Mais cette volonté de dialogue avec la Cédéao intervient dans un contexte de tension manifeste. Le départ fracassant du Mali, du Burkina Faso et du Niger — trois pays membres de l’Alliance des États du Sahel (AES) avec lesquels la Russie a tissé des liens renforcés — vient fragiliser l’unité de l’espace ouest-africain. Ces États, désormais tournés vers de nouvelles coopérations sécuritaires et économiques, accusent la Cédéao d’être un instrument d’ingérence piloté par Paris. Moscou se trouve dès lors dans une position délicate : soutenir l’institution régionale sans aliéner ses alliés sahéliens.

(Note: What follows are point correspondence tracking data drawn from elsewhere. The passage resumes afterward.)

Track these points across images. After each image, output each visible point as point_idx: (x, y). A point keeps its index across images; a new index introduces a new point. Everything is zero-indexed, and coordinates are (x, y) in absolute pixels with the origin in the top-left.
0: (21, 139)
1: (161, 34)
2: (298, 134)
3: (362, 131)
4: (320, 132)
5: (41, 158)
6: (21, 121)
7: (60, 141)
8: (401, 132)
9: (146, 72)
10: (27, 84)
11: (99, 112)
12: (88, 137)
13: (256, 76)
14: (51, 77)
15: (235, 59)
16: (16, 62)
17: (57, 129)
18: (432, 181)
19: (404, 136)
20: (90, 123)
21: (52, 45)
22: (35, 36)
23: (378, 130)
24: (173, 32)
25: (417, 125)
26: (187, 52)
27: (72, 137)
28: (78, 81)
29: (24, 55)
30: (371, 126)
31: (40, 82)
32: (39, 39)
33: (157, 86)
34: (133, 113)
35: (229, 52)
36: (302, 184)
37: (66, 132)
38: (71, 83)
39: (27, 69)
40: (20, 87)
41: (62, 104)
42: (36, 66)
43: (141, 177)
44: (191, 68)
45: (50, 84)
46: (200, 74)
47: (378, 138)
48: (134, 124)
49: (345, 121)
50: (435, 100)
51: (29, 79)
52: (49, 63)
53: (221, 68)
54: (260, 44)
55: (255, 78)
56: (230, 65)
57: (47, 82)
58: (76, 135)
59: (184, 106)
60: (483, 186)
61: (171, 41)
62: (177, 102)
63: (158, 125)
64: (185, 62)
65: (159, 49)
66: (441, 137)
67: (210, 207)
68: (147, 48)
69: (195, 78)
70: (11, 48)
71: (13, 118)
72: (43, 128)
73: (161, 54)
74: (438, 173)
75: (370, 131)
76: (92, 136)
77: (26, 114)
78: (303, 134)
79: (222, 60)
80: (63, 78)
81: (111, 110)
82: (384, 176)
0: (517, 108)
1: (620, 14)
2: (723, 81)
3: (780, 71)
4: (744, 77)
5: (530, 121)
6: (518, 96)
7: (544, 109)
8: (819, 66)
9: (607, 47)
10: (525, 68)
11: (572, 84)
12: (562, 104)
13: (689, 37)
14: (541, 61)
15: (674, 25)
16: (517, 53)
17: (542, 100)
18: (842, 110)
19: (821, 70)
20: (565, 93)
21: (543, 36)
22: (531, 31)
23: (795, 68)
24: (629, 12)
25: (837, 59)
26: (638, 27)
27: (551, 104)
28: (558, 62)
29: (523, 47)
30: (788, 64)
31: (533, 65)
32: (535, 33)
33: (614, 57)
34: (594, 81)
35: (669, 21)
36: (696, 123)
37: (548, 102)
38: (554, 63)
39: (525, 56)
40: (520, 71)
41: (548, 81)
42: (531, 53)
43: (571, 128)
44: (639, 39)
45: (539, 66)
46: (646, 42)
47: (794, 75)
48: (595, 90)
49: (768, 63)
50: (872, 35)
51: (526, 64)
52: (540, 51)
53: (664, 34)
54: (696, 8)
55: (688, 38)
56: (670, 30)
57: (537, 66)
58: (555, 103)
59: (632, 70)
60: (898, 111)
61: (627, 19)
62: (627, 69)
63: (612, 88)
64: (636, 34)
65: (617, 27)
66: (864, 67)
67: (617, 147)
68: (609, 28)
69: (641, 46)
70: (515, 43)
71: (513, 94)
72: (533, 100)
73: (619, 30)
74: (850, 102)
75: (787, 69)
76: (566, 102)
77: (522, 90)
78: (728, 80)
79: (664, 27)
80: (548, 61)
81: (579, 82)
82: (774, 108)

Cette équation complexe traduit les nouvelles géométries du pouvoir en Afrique de l’Ouest. Elle révèle aussi les marges de manœuvre qu’entend se ménager la diplomatie russe, soucieuse de ne pas apparaître comme un acteur polarisant. En continuant à dialoguer avec la Cédéao tout en consolidant ses liens avec les régimes sahéliens, la Russie mise sur une posture d’équilibriste, naviguant entre affirmation de souveraineté et pragmatisme stratégique.

Au-delà du seul cadre ouest-africain, Moscou cherche également à s’imposer comme un soutien des revendications africaines sur la scène internationale. Tatiana Dovgalenko n’a pas manqué de rappeler le rôle déterminant joué par la Russie dans l’admission de l’Union africaine au sein du G20, en septembre 2023. Un geste perçu comme un gage de reconnaissance pour le continent, à l’heure où les États africains aspirent à une meilleure représentation dans la gouvernance mondiale.

Par ailleurs, l’adhésion du Nigéria en tant que partenaire des BRICS en janvier dernier vient conforter l’idée d’un tournant vers le multilatéralisme global. Dans cette dynamique, Moscou promeut une architecture multipolaire, où la coopération Sud-Sud se substituerait progressivement aux logiques de dépendance héritées de l’ordre postcolonial.

À travers cette stratégie, la Russie entend se positionner comme un acteur facilitateur d’un ordre international plus « équitable et démocratique », pour reprendre les termes de Dovgalenko. Elle affiche sa volonté de contribuer au développement d’infrastructures stratégiques sur le continent africain, tout en soutenant les aspirations à la souveraineté économique des États partenaires.